What are the Characteristics of Transnational Cinema?
The idea of transnational cinema represents films which extend beyond national boundaries transcending into a world in which they represent more than one national, community, or cultural tradition. These films frequently allude to the idea that people are linked through various institutions across nations despite the national boundaries that exist to otherwise separate. But what are the characteristics of transnational cinema and how can we undoubtable recognize a transnational cinematic production?
What is Transnational Cinema?
Transnational cinema represents a unique means of film in which beyond dominant markets we see a surge in the premise of global circulation beyond national boundaries. Films that represent transnational topics or the idea of transnational cinema would enter film studies in the late 1990s and ultimately lead to a globalization of media and communication.
Transnational cinema, or the internationalization of cinema, would lead to the internationalization of production capital and audiences worldwide. Instead of audiences being limited to a set of national cinemas or particular productions, people would final have the ability to engage outside the traditional boundaries. Quickly, transnational cinema would morph from something that was positive into a term that was critical.
Today, transnational cinema denotes films that are identified as:
- Those which are directed at the national vs transnational binary. In this the idea of national cinema can be regarded as a limited approach in which globalization and internationalization of production, distribution and exhibition is limited.
- Those which represent transnational groups of small nation cinemas that have shared cultural heritage such as Chinese cinemas, Scandinavian cinemas, etc.
- Those which imitate postculturalist and poscolonial world cinema.
The concept of transnational cinema is actually a developing concept that has only more recently become evident. It encompasses a wide range of underlying theories on the globalization of and economic impact of film particular that transcends national boundaries. Transnational cinema includes debates around the influences of posnationalism, postcolonialism, consumerism, and third cinema in addition to a variety of other concepts and topics.

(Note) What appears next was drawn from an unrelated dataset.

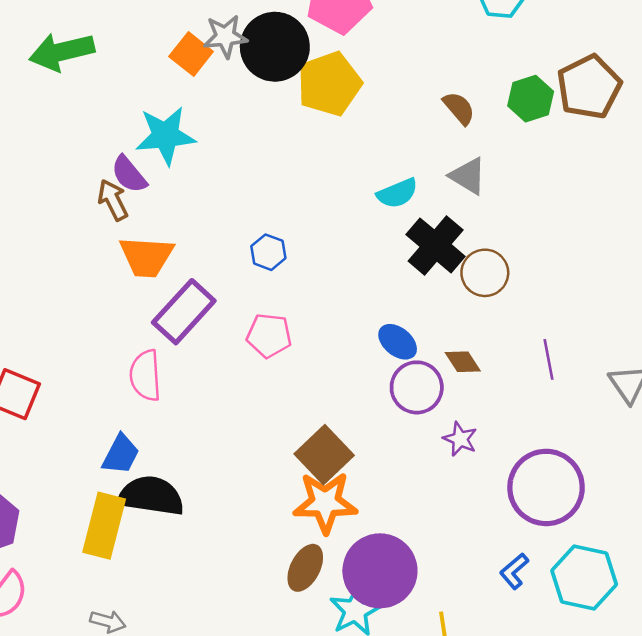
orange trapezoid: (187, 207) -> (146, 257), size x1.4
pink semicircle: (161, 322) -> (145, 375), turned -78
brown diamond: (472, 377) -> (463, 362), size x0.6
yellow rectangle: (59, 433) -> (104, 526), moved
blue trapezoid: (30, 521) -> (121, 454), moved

Characteristics of Transnational Cinema
So what are the characteristics of transnational cinema and how do they apply to what we understand as the transnational concepts as they have been defined thus far? Essentially, transnational cinema can be defined by particular characteristics or criteria which make the film transnational. While there are various debates regarding the development and underlying effect of transnational films, and directors which span national boundaries, the concept of transnational cinema represents the following key characteristics or criteria:
- A shift away from films that have national focus.

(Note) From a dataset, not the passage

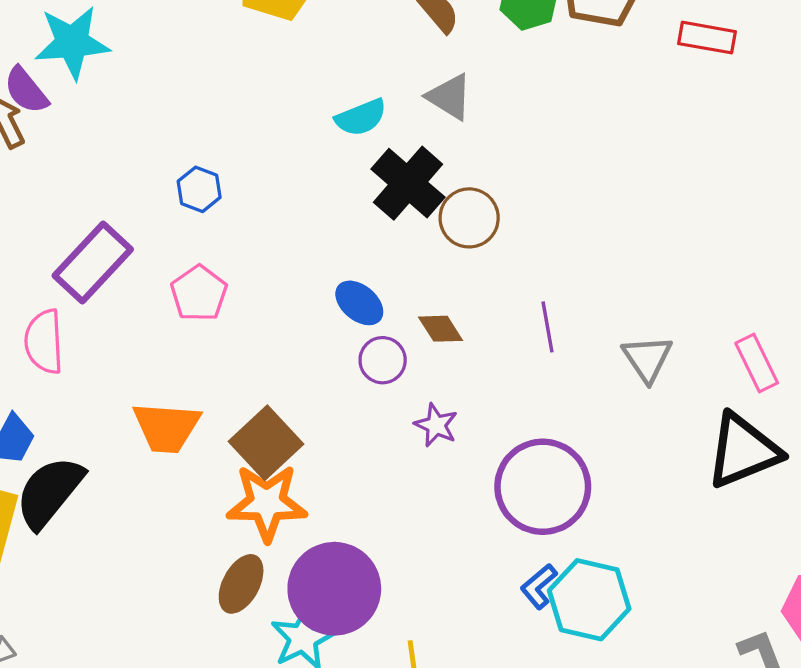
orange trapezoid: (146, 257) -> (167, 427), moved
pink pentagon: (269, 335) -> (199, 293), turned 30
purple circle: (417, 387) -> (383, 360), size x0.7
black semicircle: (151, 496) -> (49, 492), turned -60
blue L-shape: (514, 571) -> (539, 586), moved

- Films that counter the focus or hegemonic responses of third cinema filmmakers or filmmakers from third world countries.
- The linking of people across various nations and cultures through cinema.
- A partnership between several mediums of cinema.
- Film production who’s impact will go beyond the bounds of the national production.
Characteristically, transnational cinema may incorporate coproduction and partnerships among actors, artists, and crew that transcend boundaries. There is less focus or consideration on the aesthetic, political or economic implications when transnational cinema is employed.
Transnational cinema thus represents a proliferation between the concept of national cinema and a national identity and a cinematic program that transcends certain focuses of communities. Instead, transnational cinema represents not a single social class, economic class, gender, or culture but rather global communication that results in a film that is globally acceptable among the crowd.
Rather than focus on film studies that are nationally accountable, transnational cinema includes film funding, production and distribution that is regarded as shifting towards a multinational approach.
Concerns with Transnational Cinema
Unfortunately, there are some concerns that come along with the premise or characteristics of transnational cinema. In fact, you can expect the following issues to be talked about particular in regards to transnational cinema: a need for films to be “western friendly” and films that have familiar genre conventions, global cultural films, and those that can be “easily” accepted on a multinational level.
With all of these key areas of concern regarding transnational cinematic productions, it’s easy to understand that many films simply won’t fall into the category of such an approach. In fact, it’s quite common for a lot of adjustments to storytelling and the underlying values that are included in films that purport to be transnational. However, certain films with particular anthropological conventions will meet the transnational premise.
Transnational films are likely to strive to meet certain characteristics in order to fulfill the distinct needs across various borders and nations. For instance, transnational cinema must often focus on allowing stories to be told by those that have actually lived the story, or those that are still impacted by the events of the stories. The global community that is formed through transnational cinema is thus possible only when the tools and perspectives involved go beyond that of western film versus “other” nations and instead transcend the boundaries allowing culture, character, and values that are specific to individuals that are less privileged, minority, or otherwise oppressed to come to light. These are key characteristics of transnational cinema.